Copy every line of text from all the records below verbatim, leaving out the pictures.

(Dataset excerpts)
——————————
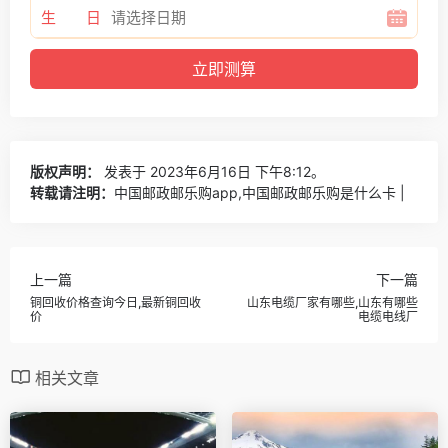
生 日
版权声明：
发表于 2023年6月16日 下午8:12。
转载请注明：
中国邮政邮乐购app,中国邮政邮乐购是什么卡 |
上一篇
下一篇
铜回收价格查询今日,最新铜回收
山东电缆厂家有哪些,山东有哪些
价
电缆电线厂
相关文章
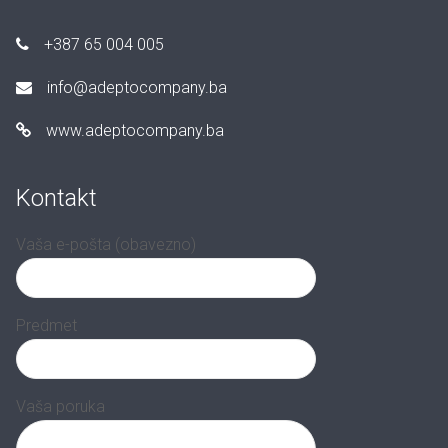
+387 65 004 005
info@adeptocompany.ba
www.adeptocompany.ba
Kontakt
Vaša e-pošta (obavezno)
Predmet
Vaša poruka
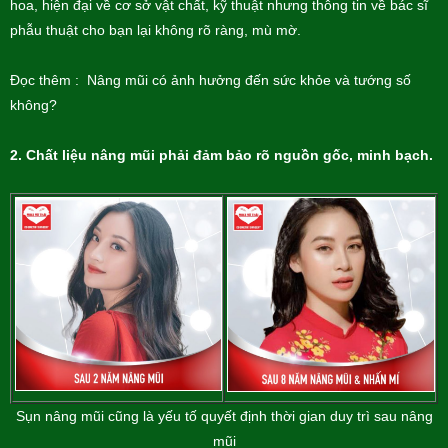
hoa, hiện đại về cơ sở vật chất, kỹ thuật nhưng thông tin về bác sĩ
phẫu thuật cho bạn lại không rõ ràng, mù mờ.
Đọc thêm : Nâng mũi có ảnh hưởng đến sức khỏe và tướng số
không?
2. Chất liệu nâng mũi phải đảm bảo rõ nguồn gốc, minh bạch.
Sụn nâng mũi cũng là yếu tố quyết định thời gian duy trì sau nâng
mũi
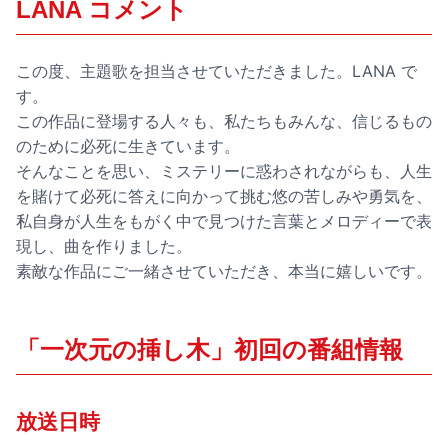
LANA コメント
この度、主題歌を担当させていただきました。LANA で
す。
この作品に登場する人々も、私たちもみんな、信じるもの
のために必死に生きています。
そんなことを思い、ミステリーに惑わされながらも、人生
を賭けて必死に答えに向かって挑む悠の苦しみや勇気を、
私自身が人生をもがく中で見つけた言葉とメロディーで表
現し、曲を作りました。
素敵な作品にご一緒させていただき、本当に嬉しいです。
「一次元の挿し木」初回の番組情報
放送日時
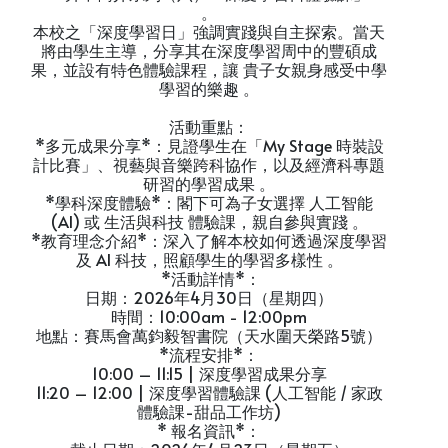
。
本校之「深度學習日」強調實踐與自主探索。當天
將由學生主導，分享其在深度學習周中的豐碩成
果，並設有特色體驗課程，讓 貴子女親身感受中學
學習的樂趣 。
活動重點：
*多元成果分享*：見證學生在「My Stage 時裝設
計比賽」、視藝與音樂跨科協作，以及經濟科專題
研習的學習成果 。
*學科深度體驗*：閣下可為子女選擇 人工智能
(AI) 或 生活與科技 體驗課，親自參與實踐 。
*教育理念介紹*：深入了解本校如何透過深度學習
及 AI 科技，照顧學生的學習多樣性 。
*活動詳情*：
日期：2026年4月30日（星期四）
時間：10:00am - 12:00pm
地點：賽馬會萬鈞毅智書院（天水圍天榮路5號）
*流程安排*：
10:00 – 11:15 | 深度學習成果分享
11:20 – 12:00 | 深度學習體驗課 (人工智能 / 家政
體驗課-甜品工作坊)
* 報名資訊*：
——————————
* **WRITTEN SOLUTION**
生 日
版权声明：
发表于 2023年6月16日 下午8:12。
转载请注明：
中国邮政邮乐购app,中国邮政邮乐购是什么卡 |
上一篇
下一篇
铜回收价格查询今日,最新铜回收
山东电缆厂家有哪些,山东有哪些
价
电缆电线厂
相关文章
+387 65 004 005
info@adeptocompany.ba
www.adeptocompany.ba
Kontakt
Vaša e-pošta (obavezno)
Predmet
Vaša poruka
hoa, hiện đại về cơ sở vật chất, kỹ thuật nhưng thông tin về bác sĩ
phẫu thuật cho bạn lại không rõ ràng, mù mờ.
Đọc thêm : Nâng mũi có ảnh hưởng đến sức khỏe và tướng số
không?
2. Chất liệu nâng mũi phải đảm bảo rõ nguồn gốc, minh bạch.
Sụn nâng mũi cũng là yếu tố quyết định thời gian duy trì sau nâng
mũi
LANA コメント
この度、主題歌を担当させていただきました。LANA で
す。
この作品に登場する人々も、私たちもみんな、信じるもの
のために必死に生きています。
そんなことを思い、ミステリーに惑わされながらも、人生
を賭けて必死に答えに向かって挑む悠の苦しみや勇気を、
私自身が人生をもがく中で見つけた言葉とメロディーで表
現し、曲を作りました。
素敵な作品にご一緒させていただき、本当に嬉しいです。
「一次元の挿し木」初回の番組情報
放送日時
。
本校之「深度學習日」強調實踐與自主探索。當天
將由學生主導，分享其在深度學習周中的豐碩成
果，並設有特色體驗課程，讓 貴子女親身感受中學
學習的樂趣 。
活動重點：
*多元成果分享*：見證學生在「My Stage 時裝設
計比賽」、視藝與音樂跨科協作，以及經濟科專題
研習的學習成果 。
*學科深度體驗*：閣下可為子女選擇 人工智能
(AI) 或 生活與科技 體驗課，親自參與實踐 。
*教育理念介紹*：深入了解本校如何透過深度學習
及 AI 科技，照顧學生的學習多樣性 。
*活動詳情*：
日期：2026年4月30日（星期四）
時間：10:00am - 12:00pm
地點：賽馬會萬鈞毅智書院（天水圍天榮路5號）
*流程安排*：
10:00 – 11:15 | 深度學習成果分享
11:20 – 12:00 | 深度學習體驗課 (人工智能 / 家政
體驗課-甜品工作坊)
* 報名資訊*：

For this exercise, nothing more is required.